“If it’s just a string, the computer shouldn’t recognize it as an executable”

Why not? What distinguishes a string of bytes from an executable of machine code bytes? Nothing.

C – especially – does not distinguish. You can literally write machine code in a struct and then cast that to a function and use it as one.

The only protections you have against this are hardware – things like memory tagging, DEP, etc. Those protections basically rely on the OS or the program itself to say “this whole page of RAM will only ever hold data” or “this whole page of RAM will only ever hold instructions”, and the hardware sets a bit in the page table to remember that and will refuse if you ask it to “jmp” to the executable code in a data section.

The problem is… there is little fine-grained control, and it’s mostly hardware that provides the facility. The software has no real way to know that anything like that has ever happened – the software has no way to know where the CPU is going to start pulling in data from next without SERIOUSLY interfering with the lowest-level operations. So software-level mitigations are often useless (e.g. early Windows DEP, current Spectre software patches, etc.).

But even the most minor of such hardware mitigations are not without cost either – now every time you execute instructions, you need to check that they’ve come from an executable part of memory and not data, and preserve or modify those flags whenever memory is moved around, copied, destroyed, etc.

C literally is designed to allow you to treat series of bytes as whatever you like. The OS historically also let you do this, because “checking” was a huge resource drain in the early days and people just couldn’t afford it. Now the OS implements some hardware mitigations and manages whether pages are executable or not, for example, and makes them non-executable by default.

But even then… allocating a page of executable memory is just one bit different and often necessary (e.g. any code that’s self-modifying, drivers, etc.). So there’s nothing stopping a program asking for executable RAM and doing what it likes with it, and THOUSANDS of programs do that on your computer, even parts of the OS. There’s also nothing stopping a program – when it’s asked for executable RAM properly and using it respectfully – having an exploitable flaw in that section of code which means that the exploit / overflow is contained WITHIN the executable page, and never needs to stray outside.

Things aren’t done on a bit-by-bit basis with this (for performance but also data-size reasons… you can’t use up kilobytes of storage for flags for every kilobyte of RAM, for example!), you only really flag entire pages as executable, which can be *huge* amounts of data/code, so there’s plenty of scope for overflow. And once you have an exploit running code, what’s the first thing you’re going to ask the code to do for you? Make some working space somewhere executable, the same way an ordinary program would. It’s literally just a few bytes of code to do that and then you have as much executable space to play with as you like.
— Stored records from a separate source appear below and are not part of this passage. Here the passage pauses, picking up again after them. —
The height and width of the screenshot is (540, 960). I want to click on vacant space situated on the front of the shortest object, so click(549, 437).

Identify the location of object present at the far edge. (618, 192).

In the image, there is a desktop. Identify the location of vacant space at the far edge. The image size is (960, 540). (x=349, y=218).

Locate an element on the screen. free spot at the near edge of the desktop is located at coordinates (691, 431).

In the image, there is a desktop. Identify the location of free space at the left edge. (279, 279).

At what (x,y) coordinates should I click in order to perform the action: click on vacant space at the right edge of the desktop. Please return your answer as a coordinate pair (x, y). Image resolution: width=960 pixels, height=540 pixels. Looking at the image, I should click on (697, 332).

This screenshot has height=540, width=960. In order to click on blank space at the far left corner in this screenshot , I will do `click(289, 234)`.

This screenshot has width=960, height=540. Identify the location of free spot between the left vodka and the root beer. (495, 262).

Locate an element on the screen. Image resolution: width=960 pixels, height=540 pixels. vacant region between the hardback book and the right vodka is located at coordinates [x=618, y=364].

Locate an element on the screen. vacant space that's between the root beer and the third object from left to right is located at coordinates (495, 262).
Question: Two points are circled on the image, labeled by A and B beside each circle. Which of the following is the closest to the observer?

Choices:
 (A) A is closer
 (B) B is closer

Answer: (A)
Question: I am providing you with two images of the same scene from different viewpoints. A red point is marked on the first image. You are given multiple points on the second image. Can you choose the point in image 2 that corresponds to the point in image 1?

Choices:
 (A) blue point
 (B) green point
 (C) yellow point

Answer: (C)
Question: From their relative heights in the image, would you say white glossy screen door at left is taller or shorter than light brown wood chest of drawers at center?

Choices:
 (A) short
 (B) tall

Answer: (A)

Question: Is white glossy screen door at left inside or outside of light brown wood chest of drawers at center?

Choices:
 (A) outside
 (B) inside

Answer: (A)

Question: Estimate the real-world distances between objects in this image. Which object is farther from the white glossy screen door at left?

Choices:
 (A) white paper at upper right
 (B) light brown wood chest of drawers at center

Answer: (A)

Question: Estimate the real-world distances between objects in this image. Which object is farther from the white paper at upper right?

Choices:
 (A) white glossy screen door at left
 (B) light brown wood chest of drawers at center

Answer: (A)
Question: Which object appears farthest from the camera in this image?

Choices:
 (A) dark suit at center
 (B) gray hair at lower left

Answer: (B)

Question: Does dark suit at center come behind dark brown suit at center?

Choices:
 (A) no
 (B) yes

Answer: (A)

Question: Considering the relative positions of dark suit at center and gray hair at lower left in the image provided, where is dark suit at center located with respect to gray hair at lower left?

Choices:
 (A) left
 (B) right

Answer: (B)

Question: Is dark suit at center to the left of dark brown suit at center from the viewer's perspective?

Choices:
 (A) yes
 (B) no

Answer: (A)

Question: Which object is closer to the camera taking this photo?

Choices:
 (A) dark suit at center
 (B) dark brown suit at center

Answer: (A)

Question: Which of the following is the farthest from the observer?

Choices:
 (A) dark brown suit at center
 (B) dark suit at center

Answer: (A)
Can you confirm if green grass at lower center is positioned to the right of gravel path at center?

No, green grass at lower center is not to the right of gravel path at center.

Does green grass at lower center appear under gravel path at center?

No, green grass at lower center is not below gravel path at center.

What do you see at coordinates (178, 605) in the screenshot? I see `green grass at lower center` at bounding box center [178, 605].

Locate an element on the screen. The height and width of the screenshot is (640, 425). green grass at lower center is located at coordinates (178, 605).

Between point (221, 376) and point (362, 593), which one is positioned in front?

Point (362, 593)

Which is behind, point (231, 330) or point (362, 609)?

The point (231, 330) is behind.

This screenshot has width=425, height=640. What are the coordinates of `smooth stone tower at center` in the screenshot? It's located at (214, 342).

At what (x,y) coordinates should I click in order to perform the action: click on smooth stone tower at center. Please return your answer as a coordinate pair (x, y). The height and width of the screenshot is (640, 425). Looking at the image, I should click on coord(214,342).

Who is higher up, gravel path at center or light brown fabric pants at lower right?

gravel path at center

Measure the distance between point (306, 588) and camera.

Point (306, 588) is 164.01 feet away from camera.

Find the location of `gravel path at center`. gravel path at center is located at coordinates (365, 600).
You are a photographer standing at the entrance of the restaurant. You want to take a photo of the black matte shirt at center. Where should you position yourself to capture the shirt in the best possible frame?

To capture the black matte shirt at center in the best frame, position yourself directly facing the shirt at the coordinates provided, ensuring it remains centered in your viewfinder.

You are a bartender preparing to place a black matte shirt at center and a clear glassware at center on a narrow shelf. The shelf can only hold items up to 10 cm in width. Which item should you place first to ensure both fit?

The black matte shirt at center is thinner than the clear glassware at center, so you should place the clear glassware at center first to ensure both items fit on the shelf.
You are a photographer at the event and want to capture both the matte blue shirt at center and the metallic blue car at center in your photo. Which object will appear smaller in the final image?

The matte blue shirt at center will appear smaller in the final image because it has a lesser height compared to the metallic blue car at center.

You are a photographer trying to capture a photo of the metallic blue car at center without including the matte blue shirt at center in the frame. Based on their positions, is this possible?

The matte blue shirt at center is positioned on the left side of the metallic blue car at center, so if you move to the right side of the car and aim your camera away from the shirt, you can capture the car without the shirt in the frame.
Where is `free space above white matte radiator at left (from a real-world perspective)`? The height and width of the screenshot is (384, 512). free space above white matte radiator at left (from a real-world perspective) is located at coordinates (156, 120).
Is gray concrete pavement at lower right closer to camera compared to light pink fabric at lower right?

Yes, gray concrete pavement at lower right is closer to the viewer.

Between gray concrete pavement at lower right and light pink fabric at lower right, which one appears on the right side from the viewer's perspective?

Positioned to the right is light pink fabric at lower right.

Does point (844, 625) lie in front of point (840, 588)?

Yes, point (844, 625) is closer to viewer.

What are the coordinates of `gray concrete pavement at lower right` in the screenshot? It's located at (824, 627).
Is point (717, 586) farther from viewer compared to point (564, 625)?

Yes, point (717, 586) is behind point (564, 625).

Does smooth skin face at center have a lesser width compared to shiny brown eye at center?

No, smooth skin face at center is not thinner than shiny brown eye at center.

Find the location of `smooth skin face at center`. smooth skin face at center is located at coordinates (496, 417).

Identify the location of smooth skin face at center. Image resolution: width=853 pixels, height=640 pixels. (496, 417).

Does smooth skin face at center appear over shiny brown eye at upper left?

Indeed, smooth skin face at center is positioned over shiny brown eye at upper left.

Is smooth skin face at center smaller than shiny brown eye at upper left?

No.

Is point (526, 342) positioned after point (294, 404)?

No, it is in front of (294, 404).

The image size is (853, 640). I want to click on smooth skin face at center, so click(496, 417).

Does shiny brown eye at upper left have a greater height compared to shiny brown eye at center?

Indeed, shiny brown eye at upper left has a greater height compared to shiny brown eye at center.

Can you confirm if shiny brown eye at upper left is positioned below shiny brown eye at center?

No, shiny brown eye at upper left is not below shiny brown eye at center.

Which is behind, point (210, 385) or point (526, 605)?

And it’s not unique to C, by the way. C just doesn’t pretend to get in your way. Pretty much any language can be used to execute raw code with enough effort, to reinterpret bytes of string as bytes of code. The only real difference is that C doesn’t PRETEND it’s secure in that regard. It never has. Even Rust has to have the “unsafe” keyword to get anything useful done, and once you use that keyword, there is a potential to overflow into “safe” code and modify it and there’s no real way to detect or mitigate that.

A CPU just sees executable instructions as bytes and data to those instructions as bytes. It can’t distinguish unless it’s literally instructed to do so, and there’s a performance hit or hardware support required to do that, and such protections are never complete. And the tiniest, tiniest hole anyway lets you then defeat all those protections.